Unto which the West makes answer:—"Not so! I have discerned the rhythm of that eternal action whereby worlds are shapen or dissipated; I have divined the Laws of Pain evolving all sentient existence, the Laws of Pain evolving thought; I have discovered and proclaimed the means by which sorrow may be lessened; I have taught the necessity of effort, and the highest duty of life. And surely the knowledge of the duty of life is the knowledge of largest worth to man."

Perhaps. But the knowledge of the necessity and of the duty, as you have proclaimed them, is a knowledge very, very much older than you. Probably that peasant knew it fifty thousand years ago, on this planet. Possibly also upon other long—vanished planets, in cycles forgotten by the gods. If this be the Omega of Western wisdom, then is he of the straw sandals our equal in knowledge, even though he be classed by the Buddha among the ignorant ones only,—they who "people the cemeteries again and again."

"He cannot know," makes answer Science; "at the very most he only believes, or thinks that he believes. Not even his wisest priests can prove. I alone have proven; I alone have given proof absolute. And I have proved for ethical renovation, though accused of proving for destruction. I have defined the uttermost impassable limit of human knowledge; but I have also established for all time the immovable foundations of that highest doubt which is wholesome, since it is the substance of hope. I have shown that even the least of human thoughts, of human acts, may have perpetual record,—making self-registration through tremulosities invisible that pass to the eternities. And I have fixed the basis of a new morality upon everlasting truth, even though I may have left of ancient creeds only their empty shell."

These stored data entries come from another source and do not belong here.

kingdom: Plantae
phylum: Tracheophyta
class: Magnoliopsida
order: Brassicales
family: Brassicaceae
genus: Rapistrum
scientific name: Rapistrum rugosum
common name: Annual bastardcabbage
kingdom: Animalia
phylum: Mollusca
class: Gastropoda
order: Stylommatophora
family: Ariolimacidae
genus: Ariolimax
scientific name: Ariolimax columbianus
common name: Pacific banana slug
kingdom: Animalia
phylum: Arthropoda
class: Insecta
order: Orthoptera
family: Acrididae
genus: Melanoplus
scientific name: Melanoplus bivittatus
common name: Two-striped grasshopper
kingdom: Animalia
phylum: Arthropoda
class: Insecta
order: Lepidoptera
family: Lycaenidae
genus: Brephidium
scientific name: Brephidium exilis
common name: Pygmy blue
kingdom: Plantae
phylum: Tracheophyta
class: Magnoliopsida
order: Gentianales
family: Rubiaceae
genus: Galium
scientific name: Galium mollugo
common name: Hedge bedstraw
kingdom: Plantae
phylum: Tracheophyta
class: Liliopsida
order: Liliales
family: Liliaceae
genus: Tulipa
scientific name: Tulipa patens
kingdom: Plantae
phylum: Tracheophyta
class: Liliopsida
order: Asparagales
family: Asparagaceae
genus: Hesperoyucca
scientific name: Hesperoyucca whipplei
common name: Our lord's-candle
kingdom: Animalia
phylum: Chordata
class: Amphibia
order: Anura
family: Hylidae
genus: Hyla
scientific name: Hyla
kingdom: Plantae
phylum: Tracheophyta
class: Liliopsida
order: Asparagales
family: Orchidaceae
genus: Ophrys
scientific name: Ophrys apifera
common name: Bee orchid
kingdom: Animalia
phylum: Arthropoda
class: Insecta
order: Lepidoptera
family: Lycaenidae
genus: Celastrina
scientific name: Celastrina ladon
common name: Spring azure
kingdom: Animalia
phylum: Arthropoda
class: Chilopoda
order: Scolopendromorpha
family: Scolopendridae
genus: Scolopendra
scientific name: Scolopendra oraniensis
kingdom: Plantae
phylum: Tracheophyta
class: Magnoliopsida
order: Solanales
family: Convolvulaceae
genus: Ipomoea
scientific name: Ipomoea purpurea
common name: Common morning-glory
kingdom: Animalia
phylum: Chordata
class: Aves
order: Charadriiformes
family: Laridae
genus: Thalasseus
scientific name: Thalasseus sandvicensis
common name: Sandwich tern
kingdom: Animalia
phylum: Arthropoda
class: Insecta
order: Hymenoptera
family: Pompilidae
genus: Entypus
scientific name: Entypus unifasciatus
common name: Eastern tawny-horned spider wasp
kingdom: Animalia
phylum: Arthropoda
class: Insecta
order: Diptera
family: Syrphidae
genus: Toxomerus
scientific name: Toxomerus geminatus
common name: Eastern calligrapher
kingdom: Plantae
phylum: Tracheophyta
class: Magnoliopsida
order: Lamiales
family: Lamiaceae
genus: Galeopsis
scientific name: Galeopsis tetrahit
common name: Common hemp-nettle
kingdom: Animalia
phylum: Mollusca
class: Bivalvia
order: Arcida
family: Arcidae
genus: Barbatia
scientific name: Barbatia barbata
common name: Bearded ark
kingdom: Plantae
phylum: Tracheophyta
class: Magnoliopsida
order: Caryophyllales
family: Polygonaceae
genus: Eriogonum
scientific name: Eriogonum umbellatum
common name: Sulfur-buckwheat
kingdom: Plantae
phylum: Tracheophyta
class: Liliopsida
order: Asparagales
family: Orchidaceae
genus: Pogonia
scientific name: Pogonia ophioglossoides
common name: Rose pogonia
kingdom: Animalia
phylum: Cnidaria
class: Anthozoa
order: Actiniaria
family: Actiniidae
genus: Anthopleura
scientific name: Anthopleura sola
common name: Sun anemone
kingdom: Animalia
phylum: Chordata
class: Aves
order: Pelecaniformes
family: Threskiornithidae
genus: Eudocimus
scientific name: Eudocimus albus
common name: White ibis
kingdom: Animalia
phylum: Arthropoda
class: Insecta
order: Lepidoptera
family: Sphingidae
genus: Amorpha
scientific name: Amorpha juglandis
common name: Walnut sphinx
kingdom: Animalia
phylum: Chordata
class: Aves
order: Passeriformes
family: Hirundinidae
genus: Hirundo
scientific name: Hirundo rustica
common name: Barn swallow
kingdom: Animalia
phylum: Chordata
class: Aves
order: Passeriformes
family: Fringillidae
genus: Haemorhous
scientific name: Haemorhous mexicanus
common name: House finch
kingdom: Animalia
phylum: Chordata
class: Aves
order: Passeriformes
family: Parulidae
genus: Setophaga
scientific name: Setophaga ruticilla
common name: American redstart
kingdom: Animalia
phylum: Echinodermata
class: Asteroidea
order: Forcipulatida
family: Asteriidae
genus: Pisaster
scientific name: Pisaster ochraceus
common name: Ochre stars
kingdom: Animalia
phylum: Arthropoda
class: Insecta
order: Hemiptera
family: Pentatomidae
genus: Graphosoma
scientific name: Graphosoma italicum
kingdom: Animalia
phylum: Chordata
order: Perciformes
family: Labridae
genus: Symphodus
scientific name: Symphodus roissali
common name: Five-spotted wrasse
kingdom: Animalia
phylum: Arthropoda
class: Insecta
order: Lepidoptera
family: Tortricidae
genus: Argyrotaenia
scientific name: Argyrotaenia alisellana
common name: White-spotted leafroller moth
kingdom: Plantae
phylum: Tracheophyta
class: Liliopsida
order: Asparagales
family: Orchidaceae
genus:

Creeds of the West—yes! But not of the creed of this older East. Not yet have you even measured it. What matter that this peasant cannot prove, since thus much of his belief is that which you have proved for all of us? And he holds still another belief that reaches beyond yours. He too has been taught that acts and thoughts outlive the lives of men. But he has been taught more than this. He has been taught that the thoughts and acts of each being, projected beyond the individual existence, shape other lives unborn; he has been taught to control his most secret wishes, because of their immeasurable inherent potentialities. And he has been taught all this in words as plain and thoughts as simply woven as the straw of his rain-coat. What if he cannot prove his premises? you have proved them, for him and for the world. He has only a theory of the future, indeed; but you have furnished irrefutable evidence that it is not founded upon dreams. And since all your past labors have only served to confirm a few of the beliefs stored up in his simple mind, is it any folly to presume that your future labors also may serve to prove the truth of other beliefs of his, which you have not yet taken the trouble to examine?

"For instance, that earthquakes are caused by a big fish?"

Do not sneer! Our Western notions about such things were just as crude only a few generations back. No! I mean the ancient teaching that acts and thoughts are not merely the incidents of life, but its creators. Even as it has been written, "All that we are is the result of what we have thought: it is founded on our thoughts; it is made up of our thoughts."